L'industrialisation du recyclage capillaire : Capillum et Coiffeurs Justes
James Taylor et Clément Badellou, deux entrepreneurs de Clermont-Ferrand ont eu l’idée de créer Capillum, qui envoie aux salons un kit (bac de recyclage, sac), assure la logistique du ramassage et donne de la visibilité aux coiffeurs écoresponsables. Les cheveux récupérés sont mélangés à de la laine pour créer un tapis de paillage utilisable au potager ou ailleurs. Ce tapis permet la levée des adventices et surtout d’économiser l’eau. Les start-upeurs avancent le chiffre de 200 litres d’eau économisés pour 1 kg de cheveux recyclés. Thierry Gras, artisan coiffeur, a créé l’association “Coiffeurs justes” qui récupère les cheveux de plusieurs centaines de salons adhérents. Au total, les cheveux coupés pèsent 4000 tonnes ! Et ils représentent environ 50% des déchets produits par un salon de coiffure.
Capillum – Avec nos cheveux, révolutionner les cultures !
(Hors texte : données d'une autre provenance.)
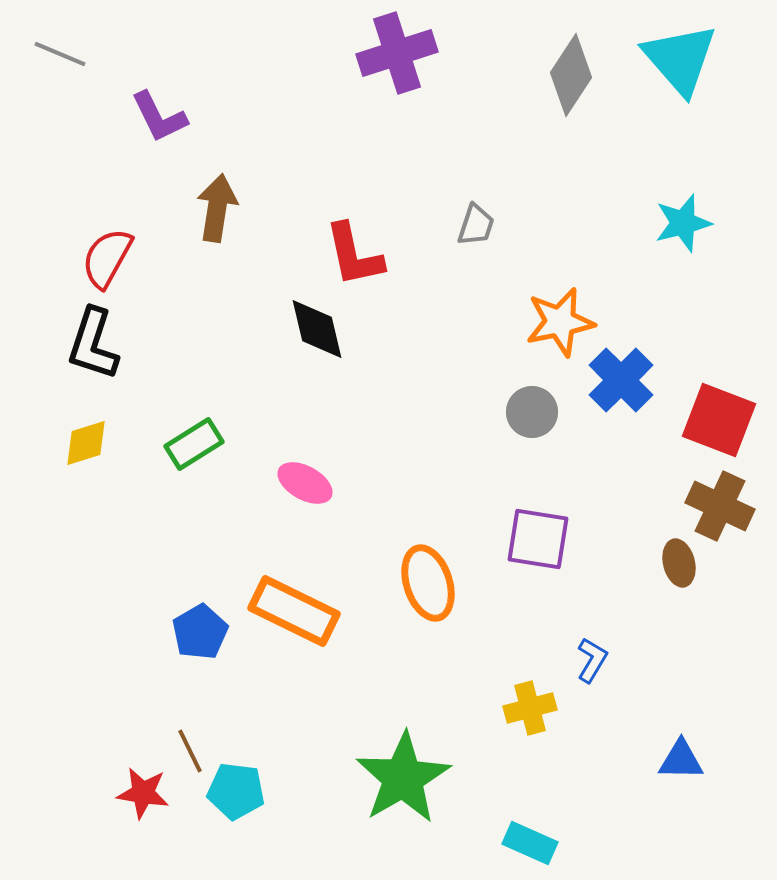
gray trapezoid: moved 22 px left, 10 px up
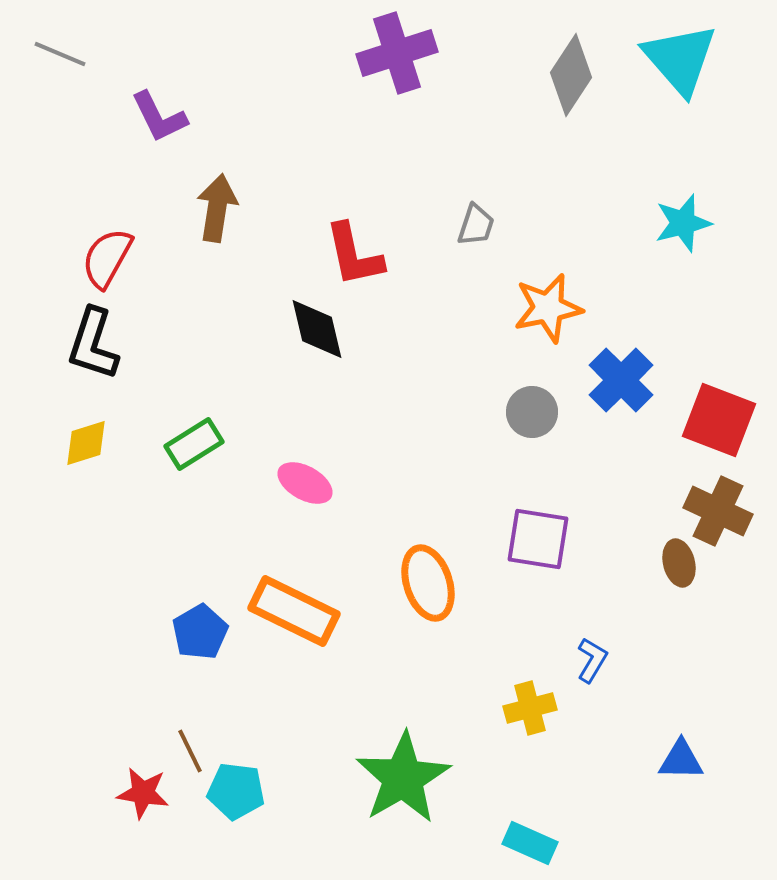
orange star: moved 12 px left, 14 px up
brown cross: moved 2 px left, 5 px down
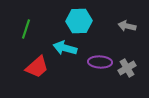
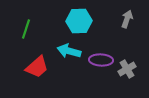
gray arrow: moved 7 px up; rotated 96 degrees clockwise
cyan arrow: moved 4 px right, 3 px down
purple ellipse: moved 1 px right, 2 px up
gray cross: moved 1 px down
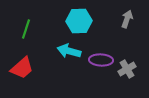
red trapezoid: moved 15 px left, 1 px down
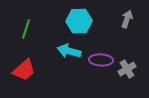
red trapezoid: moved 2 px right, 2 px down
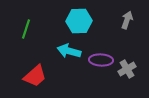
gray arrow: moved 1 px down
red trapezoid: moved 11 px right, 6 px down
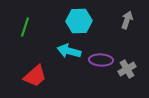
green line: moved 1 px left, 2 px up
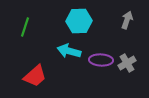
gray cross: moved 6 px up
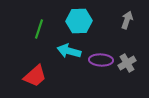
green line: moved 14 px right, 2 px down
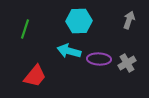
gray arrow: moved 2 px right
green line: moved 14 px left
purple ellipse: moved 2 px left, 1 px up
red trapezoid: rotated 10 degrees counterclockwise
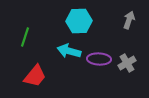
green line: moved 8 px down
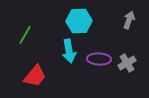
green line: moved 2 px up; rotated 12 degrees clockwise
cyan arrow: rotated 115 degrees counterclockwise
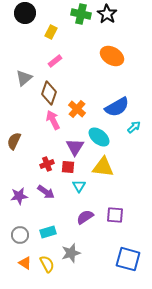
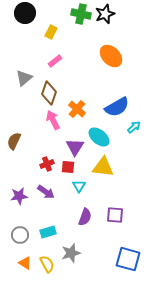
black star: moved 2 px left; rotated 18 degrees clockwise
orange ellipse: moved 1 px left; rotated 15 degrees clockwise
purple semicircle: rotated 144 degrees clockwise
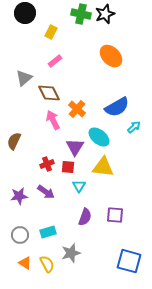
brown diamond: rotated 45 degrees counterclockwise
blue square: moved 1 px right, 2 px down
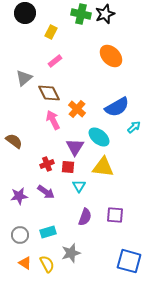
brown semicircle: rotated 102 degrees clockwise
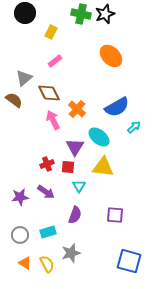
brown semicircle: moved 41 px up
purple star: moved 1 px right, 1 px down
purple semicircle: moved 10 px left, 2 px up
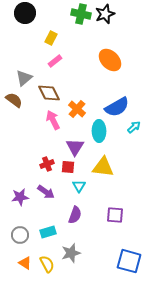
yellow rectangle: moved 6 px down
orange ellipse: moved 1 px left, 4 px down
cyan ellipse: moved 6 px up; rotated 50 degrees clockwise
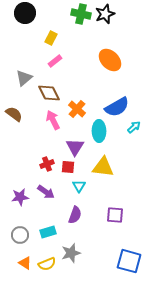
brown semicircle: moved 14 px down
yellow semicircle: rotated 96 degrees clockwise
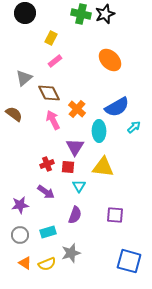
purple star: moved 8 px down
Applications environnementales et dépollution
Dans la dépollution : on le sait, les cheveux retiennent des substances grasses, certains plus que d’autres d’ailleurs. Formés en “boudins” ou en tresses, ils peuvent être installés dans l’eau. Matière organique, les cheveux peuvent être déposés dans le compost. Pensez à les récupérer au moment de la douche au lieu de les laisser partir dans les canalisations ! Il est donc possible de les enterrer sous celles-ci directement. Si vous n'êtes pas encore passé à la salle de bains zéro déchet et au réutilisable, de nombreux produits de cette dernière sont compostables. Si le sac d'aspirateur que vous utilisez est en papier il est parfaitement compostable. Le marc de café a de nombreuses vertus, dont celle d'être un activateur de compost car aide à digérer la matière organique.
Perspectives sur la biodiversité cultivée
Le jardinage en accord avec la nature implique de repenser nos déchets comme des ressources. Le liège étant naturel et biodégradable, tous les produits faits avec peuvent être mis dans le compost. En tant que jardinier-paysagiste et géographe de formation, je suis passionné par le monde végétal et ses innombrables curiosités. Fondateur de la Graineterie Alsagarden et militant d’un jardinage en accord avec la Nature, je suis aussi un fervent défenseur des variétés anciennes, libres et reproductibles. La gestion des matières organiques, comme les cheveux et les ongles, s'inscrit dans cette démarche de circularité. Chaque geste compte pour enrichir le sol, favoriser la croissance des plantes et réduire notre impact environnemental, transformant ainsi ce qui était considéré comme un déchet en un précieux auxiliaire de culture.